Esquisses et premiers Jets


Divagaisons



"Gloire à vous, gens de lettres."

Madame EUGÈNE (Fleuriste funéraire), Harangue proférée un 1er avril sur la tombe retrouvée de Johannes Gutenberg



Sombre Baudelaire (le faux, l’autre, l’Américain) ! Pouvait-on mieux exprimer l'angoisse du créateur assoiffé de prestige, comprenant soudain qu'il est, en somme, et conjointement à cela, une pauvre créature abreuvée de misère ?

 

Souvent, pour s'amuser, les hommes du village
Prennent des gitanos, nés natifs d'outremer,
Qui dansent en laissant flotter dans leur sillage
Des relents d'échalote et de vieux camembert.
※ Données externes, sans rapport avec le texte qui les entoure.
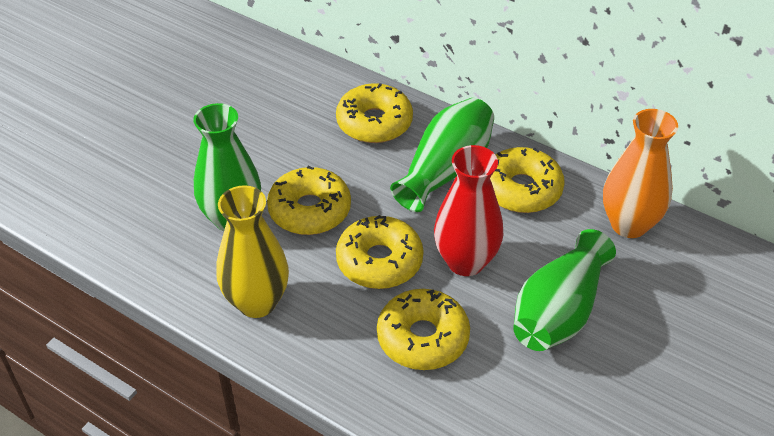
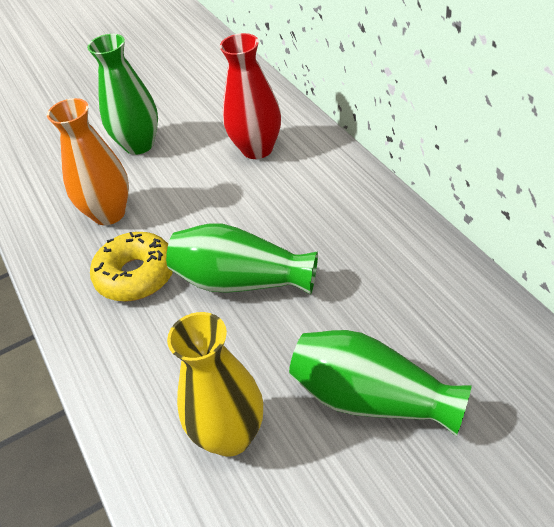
yellow donut: [267,166,351,235] [336,83,413,143] [336,215,424,289] [377,289,470,370] [490,147,565,213] = 5 -> [90,232,173,302] = 1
À peine les ont-ils passés à l'arme blanche,
Que ces froids macchabées, prenant un air piteux,
Laissent péniblement leur âme pas bien franche
Comme une éructation s'envoler dans les cieux.

Ce baladin zélé, voilà qu'il fait la gueule !
Lui, naguère fiérot, comme il semble imparfait !
L'un arrache ses dents qu'il effile à la meule,
L'autre dit : "Maintenant, chante, eh ! face de pet !"

Le poète est pareil au prince des chorées
Qui rythme la zarzuelle et se rit du boucher ;
Circoncis en plein vol au milieu des risées,
Son dégoût du néant l'empêche de danser.